TASK TO CARRY OUT: From the records below, please return each line that holds the word "read".

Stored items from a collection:

:::::

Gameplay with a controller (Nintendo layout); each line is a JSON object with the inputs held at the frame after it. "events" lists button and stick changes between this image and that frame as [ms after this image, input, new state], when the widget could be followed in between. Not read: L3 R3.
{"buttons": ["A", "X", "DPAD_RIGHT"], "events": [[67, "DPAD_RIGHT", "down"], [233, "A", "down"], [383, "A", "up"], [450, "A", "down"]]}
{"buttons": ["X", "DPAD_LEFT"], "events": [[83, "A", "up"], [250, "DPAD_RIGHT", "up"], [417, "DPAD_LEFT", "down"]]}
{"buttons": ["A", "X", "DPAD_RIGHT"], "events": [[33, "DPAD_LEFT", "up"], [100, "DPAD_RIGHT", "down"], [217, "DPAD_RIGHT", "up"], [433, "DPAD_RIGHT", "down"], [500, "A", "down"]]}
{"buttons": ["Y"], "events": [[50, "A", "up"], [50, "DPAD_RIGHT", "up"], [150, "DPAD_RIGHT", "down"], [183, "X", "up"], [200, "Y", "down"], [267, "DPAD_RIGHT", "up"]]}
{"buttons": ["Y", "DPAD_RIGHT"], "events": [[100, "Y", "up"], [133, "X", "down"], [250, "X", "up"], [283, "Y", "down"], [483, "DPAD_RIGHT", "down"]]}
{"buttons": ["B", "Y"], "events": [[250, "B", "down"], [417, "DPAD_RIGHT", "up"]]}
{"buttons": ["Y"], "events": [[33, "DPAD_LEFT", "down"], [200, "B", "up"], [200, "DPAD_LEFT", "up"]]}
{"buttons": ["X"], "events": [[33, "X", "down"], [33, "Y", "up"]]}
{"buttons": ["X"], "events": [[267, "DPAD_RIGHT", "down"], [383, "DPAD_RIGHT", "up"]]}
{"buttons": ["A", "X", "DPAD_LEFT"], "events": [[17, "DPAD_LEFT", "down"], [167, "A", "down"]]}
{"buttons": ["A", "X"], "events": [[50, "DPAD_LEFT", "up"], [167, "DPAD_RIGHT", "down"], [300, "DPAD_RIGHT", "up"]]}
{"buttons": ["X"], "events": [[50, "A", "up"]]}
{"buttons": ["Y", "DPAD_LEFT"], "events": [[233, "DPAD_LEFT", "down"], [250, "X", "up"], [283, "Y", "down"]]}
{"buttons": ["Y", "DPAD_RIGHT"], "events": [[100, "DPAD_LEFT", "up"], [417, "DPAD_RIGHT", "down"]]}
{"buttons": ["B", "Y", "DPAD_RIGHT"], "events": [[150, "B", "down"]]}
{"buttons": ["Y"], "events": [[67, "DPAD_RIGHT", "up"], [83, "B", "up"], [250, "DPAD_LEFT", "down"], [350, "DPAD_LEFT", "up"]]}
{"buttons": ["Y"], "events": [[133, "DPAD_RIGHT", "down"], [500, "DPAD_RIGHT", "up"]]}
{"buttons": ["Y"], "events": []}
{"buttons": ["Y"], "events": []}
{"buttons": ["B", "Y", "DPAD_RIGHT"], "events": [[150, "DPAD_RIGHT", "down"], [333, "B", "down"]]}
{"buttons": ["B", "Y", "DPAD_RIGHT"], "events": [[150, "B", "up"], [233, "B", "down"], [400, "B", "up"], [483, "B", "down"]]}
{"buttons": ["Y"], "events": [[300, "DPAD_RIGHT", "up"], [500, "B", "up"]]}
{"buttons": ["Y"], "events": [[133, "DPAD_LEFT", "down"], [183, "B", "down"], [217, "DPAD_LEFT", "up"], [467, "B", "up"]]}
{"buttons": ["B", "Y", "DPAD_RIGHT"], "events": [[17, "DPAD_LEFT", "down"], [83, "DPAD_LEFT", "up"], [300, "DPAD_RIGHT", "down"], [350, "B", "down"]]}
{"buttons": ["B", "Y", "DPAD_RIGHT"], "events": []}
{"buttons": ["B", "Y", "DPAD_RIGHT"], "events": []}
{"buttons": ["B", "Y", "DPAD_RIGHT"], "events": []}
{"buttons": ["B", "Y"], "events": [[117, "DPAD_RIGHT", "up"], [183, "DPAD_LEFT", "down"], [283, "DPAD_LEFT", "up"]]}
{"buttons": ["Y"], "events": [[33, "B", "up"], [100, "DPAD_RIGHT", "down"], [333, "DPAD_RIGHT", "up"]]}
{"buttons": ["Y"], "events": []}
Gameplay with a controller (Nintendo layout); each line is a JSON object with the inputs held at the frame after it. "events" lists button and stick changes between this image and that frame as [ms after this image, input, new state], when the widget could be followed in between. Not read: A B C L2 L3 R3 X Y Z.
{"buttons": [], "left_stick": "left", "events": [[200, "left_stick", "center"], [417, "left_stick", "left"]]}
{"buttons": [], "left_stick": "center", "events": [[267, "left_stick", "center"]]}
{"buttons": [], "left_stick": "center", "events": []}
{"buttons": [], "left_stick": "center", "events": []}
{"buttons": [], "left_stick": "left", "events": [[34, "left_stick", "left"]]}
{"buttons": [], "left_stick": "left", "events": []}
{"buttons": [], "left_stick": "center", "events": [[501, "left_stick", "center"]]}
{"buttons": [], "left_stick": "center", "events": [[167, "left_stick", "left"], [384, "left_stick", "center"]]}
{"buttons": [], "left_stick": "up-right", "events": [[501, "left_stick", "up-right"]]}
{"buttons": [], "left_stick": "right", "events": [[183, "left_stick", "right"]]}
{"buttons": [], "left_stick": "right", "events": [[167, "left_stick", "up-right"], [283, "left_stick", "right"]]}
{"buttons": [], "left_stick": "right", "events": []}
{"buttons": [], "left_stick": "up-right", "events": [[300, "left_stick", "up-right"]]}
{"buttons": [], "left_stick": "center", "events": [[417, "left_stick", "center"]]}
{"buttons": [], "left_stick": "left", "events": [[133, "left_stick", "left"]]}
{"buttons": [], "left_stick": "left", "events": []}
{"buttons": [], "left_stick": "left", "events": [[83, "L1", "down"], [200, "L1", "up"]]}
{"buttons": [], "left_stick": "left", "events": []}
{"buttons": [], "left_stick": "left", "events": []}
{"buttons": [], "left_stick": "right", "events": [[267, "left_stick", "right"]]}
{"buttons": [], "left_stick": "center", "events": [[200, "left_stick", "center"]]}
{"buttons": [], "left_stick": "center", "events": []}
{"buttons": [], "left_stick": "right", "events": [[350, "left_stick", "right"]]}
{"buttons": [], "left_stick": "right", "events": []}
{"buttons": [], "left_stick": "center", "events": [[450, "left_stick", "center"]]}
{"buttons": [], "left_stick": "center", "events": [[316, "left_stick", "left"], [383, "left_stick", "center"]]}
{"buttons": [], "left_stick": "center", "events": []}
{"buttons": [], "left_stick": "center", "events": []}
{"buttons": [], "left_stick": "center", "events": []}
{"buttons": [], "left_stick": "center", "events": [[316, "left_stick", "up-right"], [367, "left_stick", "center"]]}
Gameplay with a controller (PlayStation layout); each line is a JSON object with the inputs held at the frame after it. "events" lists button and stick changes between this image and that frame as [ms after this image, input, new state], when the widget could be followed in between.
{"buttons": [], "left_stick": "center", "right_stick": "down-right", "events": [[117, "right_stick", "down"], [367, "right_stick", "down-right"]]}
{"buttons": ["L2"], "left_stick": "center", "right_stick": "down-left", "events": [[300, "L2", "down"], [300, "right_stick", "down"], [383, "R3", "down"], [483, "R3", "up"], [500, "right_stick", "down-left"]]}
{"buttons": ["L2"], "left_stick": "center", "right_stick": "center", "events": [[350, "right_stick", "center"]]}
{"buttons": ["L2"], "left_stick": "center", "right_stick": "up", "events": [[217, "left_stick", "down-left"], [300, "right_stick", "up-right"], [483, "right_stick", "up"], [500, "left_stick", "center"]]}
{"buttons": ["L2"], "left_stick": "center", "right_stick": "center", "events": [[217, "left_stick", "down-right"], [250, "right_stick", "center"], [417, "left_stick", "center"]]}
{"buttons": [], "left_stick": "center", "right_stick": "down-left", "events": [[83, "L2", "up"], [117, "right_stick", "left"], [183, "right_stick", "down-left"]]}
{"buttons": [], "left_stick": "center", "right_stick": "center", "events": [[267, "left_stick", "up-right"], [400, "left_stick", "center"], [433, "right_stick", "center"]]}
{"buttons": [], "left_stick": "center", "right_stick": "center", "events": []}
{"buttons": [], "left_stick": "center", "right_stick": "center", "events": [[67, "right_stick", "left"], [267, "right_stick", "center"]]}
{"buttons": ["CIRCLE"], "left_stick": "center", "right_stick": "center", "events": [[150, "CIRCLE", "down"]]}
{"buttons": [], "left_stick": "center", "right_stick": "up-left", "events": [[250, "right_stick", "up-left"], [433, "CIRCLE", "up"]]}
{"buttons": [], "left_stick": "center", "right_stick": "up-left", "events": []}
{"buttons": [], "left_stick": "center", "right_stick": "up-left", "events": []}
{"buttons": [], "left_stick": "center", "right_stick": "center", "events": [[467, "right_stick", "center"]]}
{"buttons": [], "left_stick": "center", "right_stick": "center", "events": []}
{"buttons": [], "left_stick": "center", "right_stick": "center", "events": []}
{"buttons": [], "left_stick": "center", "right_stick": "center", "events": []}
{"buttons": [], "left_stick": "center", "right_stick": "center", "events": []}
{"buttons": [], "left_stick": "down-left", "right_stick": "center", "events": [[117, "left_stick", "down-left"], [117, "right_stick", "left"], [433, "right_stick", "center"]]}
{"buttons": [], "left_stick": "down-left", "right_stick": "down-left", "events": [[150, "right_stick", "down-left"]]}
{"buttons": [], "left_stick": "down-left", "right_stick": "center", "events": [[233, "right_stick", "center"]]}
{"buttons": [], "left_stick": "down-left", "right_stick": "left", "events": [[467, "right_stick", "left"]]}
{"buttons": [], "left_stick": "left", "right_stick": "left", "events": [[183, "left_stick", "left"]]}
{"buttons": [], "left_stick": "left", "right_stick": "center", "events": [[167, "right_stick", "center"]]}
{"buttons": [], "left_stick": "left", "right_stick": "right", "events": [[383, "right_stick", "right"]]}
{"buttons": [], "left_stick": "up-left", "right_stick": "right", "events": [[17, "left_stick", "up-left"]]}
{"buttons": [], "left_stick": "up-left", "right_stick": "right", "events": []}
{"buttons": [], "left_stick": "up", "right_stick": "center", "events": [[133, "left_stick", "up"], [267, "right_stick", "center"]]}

:::::

ANSWER FOR THE TASK:
Gameplay with a controller (Nintendo layout); each line is a JSON object with the inputs held at the frame after it. "events" lists button and stick changes between this image and that frame as [ms after this image, input, new state], when the widget could be followed in between. Not read: L3 R3.
Gameplay with a controller (Nintendo layout); each line is a JSON object with the inputs held at the frame after it. "events" lists button and stick changes between this image and that frame as [ms after this image, input, new state], when the widget could be followed in between. Not read: A B C L2 L3 R3 X Y Z.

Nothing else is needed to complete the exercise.